▶ _Problem_: Reproduce word for word the stretch of the economic outlook text from "Despite the recent" through "in the system.".

▶ _Text under study_:
____________________

Despite the recent encouraging developments in the USA, few of the fundamental structural gaps have actually narrowed around the world.  In  fact more warning lights have started to flash around us.  It reminds me of what the dashboard looked like before the 1997 financial crisis:  An unusual fragility in the system.

Positive pop from QE II

The first quarter of 2011 has confirmed the initial promise of QE II from the Fed:  The $60 billion program translated into $3 trillion of gain in stock market valuation, pulling away the American economy from the slippery tract of deflation.  Even the unemployment rate has managed to dip below 9%.   Indeed, the American economy has seemed to gain traction.   The excess liquidity has pushed up the inflation rate here and there, notably in emerging markets, but not anywhere close (yet) to a critical level. 

But medium term concerns remain

In the USA, the heavy weight deleveraging has been postponed, for good fiscal reason. But Congress has yet to find substance in a coherent program to reduce budget deficits and the national debt in the medium term.  Dollar watchers will be scrutinizing the end of QE II, scheduled in June.  Surviving the end of QE II should prove the hard test for the American economy in 2011. In the meantime raging deficits at state and municipal levels are biting into basic services.   And a fight between public unions and bond holders, over deficits in municipal pension fund has just been ignited.

Slow deployment in Europe

In Europe, the dangers of sovereign defaults across the continent have been at the center of a cat and mouse game between banks, governments and the financial market.  The latter has been particularly edgy with Ireland and Portugal, and to a lesser extent, Spain, but most bought the arguments from politicians about the birth of a new deal for the Euro.  Much is expected from a new Euro package marked for the end of March.  The second quarter will surely test the resolve of the players.  In the meantime, the US dollar and the Euro are playing yo-yo against each other, whenever the markets shift focus to a perceived weakness on one side or the other.

____________________

▶ _Data section_:

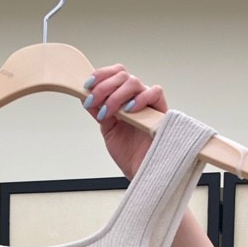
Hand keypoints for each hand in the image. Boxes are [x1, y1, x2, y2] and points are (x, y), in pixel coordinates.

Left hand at [82, 65, 167, 179]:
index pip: (115, 75)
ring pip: (134, 82)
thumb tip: (85, 95)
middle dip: (104, 86)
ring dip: (116, 95)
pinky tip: (128, 110)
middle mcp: (137, 98)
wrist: (142, 171)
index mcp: (124, 99)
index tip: (87, 85)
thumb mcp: (107, 129)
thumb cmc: (129, 154)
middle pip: (122, 75)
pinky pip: (155, 93)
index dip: (101, 75)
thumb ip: (99, 111)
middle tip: (93, 101)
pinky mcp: (161, 111)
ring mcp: (149, 103)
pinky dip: (140, 98)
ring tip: (108, 112)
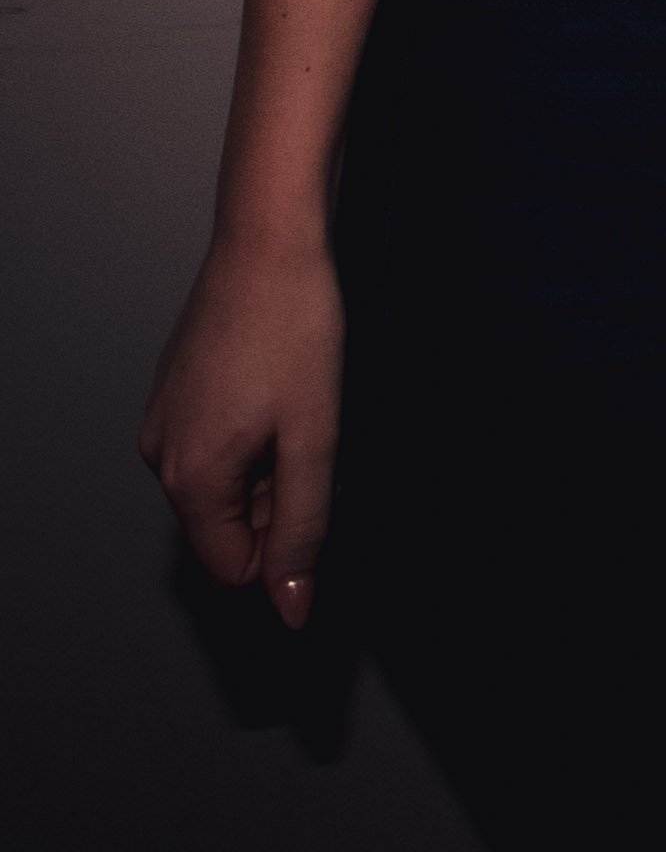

____________________

▶ _Exercise output_:
Despite the recent encouraging developments in the USA, few of the fundamental structural gaps have actually narrowed around the world.  In  fact more warning lights have started to flash around us.  It reminds me of what the dashboard looked like before the 1997 financial crisis:  An unusual fragility in the system.